The bread was accompanied by bagna cauda of the “ferociously punchy kind that, like a toe-curling memory, comes back on you for days. Proof that no matter how ubiquitous food trends get, when you meet them at their very best they’re unforgettable.”  

*****

Daily Mail

Carbone, Mayfair

Tom Parker Bowles was impressed by the room and the “sheer ambition” of this retro New York-style “red sauce” restaurant in the basement of the old US Embassy – but ultimately condemned it as “overhyped, overpriced and over here.”

He had no real issue with the exorbitant prices – “to complain about huge bills in Carbone is to miss the point. Huge bills are the point” – or with the food, which veered between the “excellent” (tortellini in broth), via the merely “decent” (rigatoni vodka), to the “plain dull” (veal parmesan). 
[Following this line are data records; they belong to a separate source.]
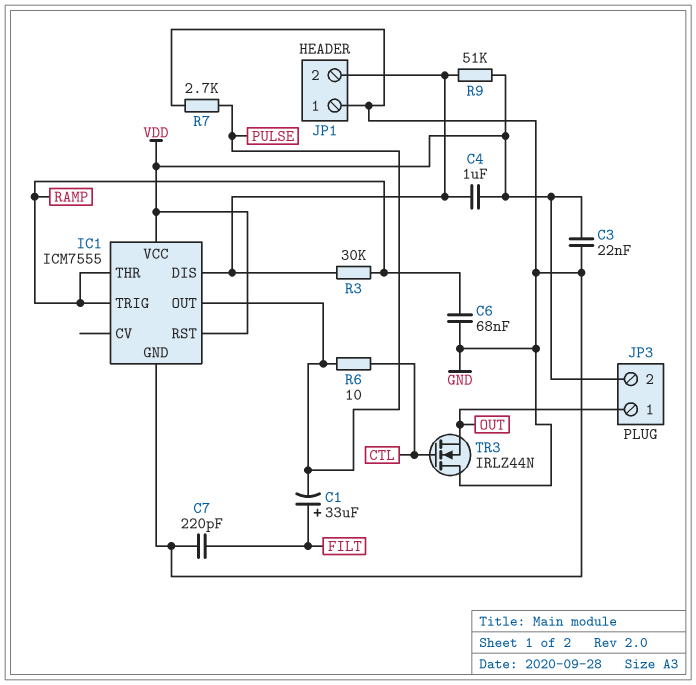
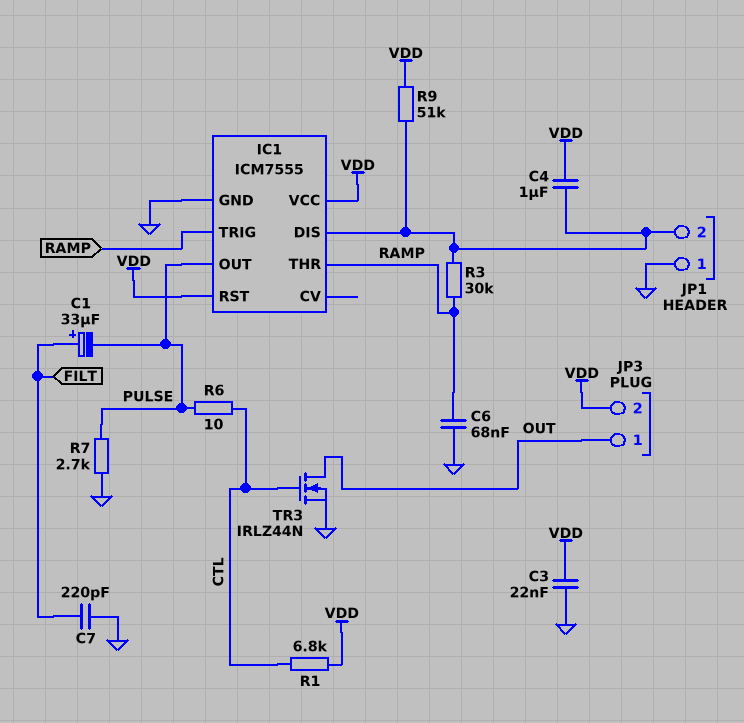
R1: none -> 6.8k (CTL, VDD)
TR3: NMOS IRLZ44N (G CTL, D GND, S OUT) -> NMOS IRLZ44N (G CTL, D OUT, S GND)

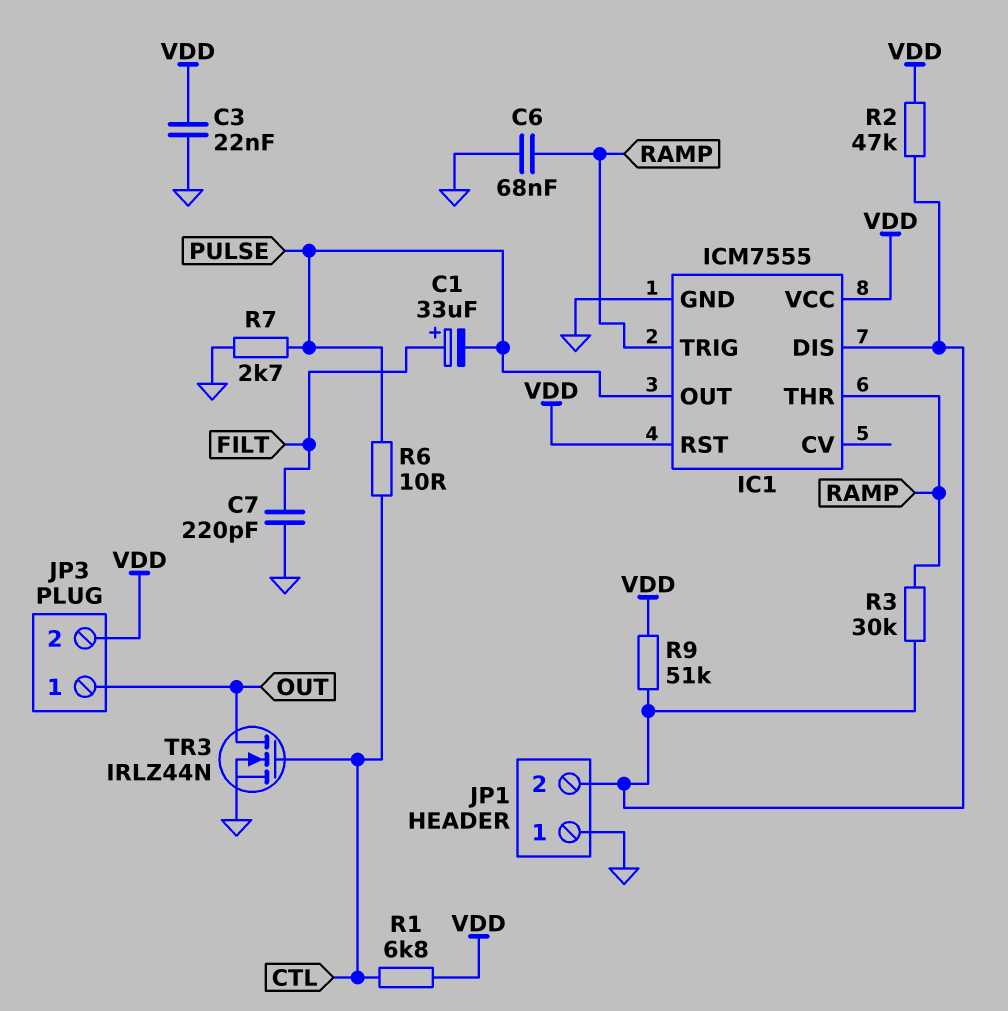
C4: 1uF (IC1/DIS, VDD) -> none
R2: none -> 47k (IC1/DIS, VDD)

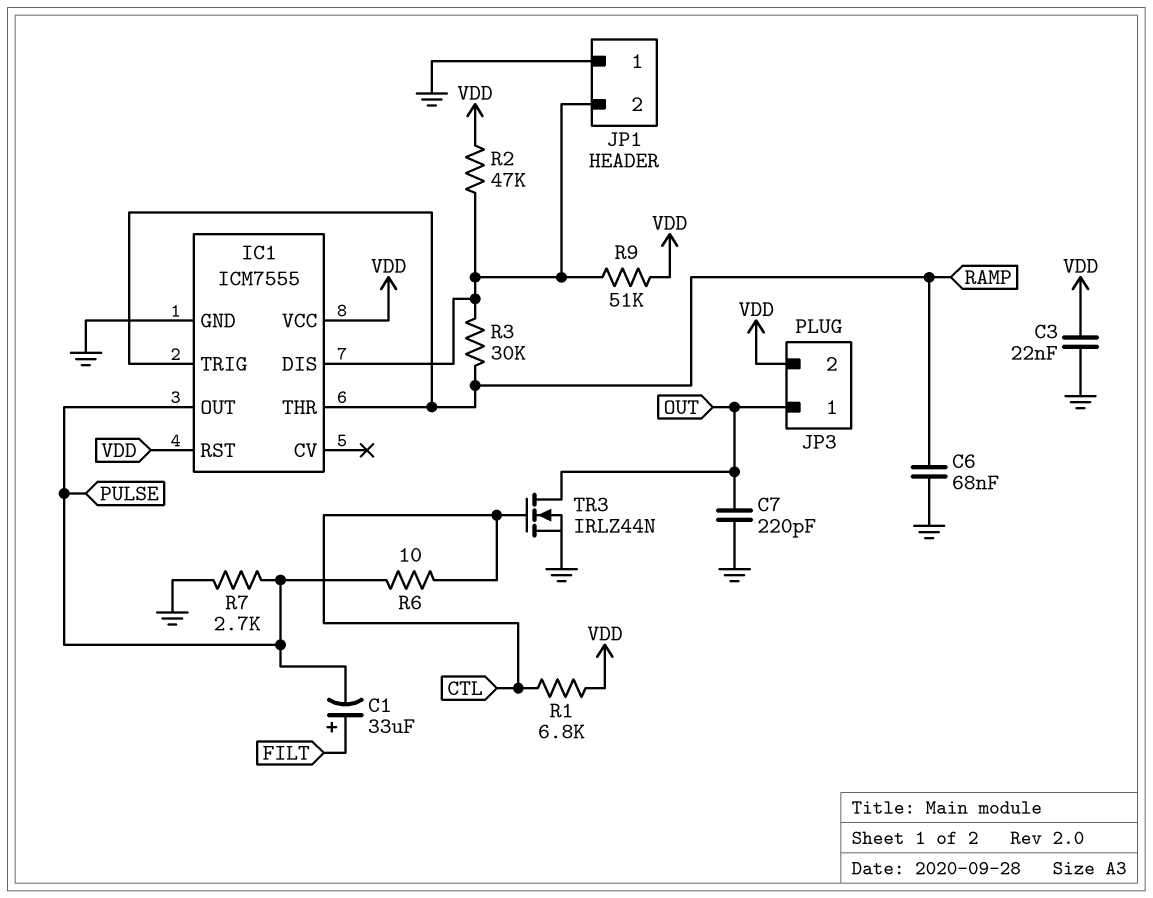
C7: 220pF (FILT, GND) -> 220pF (GND, OUT)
“But Carbone really isn’t about the food. It’s about being the sort of person who wants to be seen dining at Carbone.”

*****

Daily Telegraph

Lilibet’s, Mayfair

William Sitwell thoroughly disapproved of the luxurious new seafood restaurant opened by Aussie chef Ross Shonhan on the site where the late QEII was born – although he could not help but admire much of the cooking.

Prawn carpaccio was a “brilliantly light and beautiful way to engage with a shrimp”; baby quid was “light, rich and tasty to eat, in part fried to a delicious brown crisp”; rice and prawns were “wickedly flavourful”, while the signature mash with lobster bisque and the desserts also earned a thumbs-up.

But William could not excuse what he regarded as the tasteless Dubai-style interior: “I’d venture that if the late Queen got wind of the garish furniture, fittings, lighting, mirrors, vases and lamps of her namesake restaurant, she wouldn’t just turn in her grave, she’d spirit a new wrecking ball on the place.”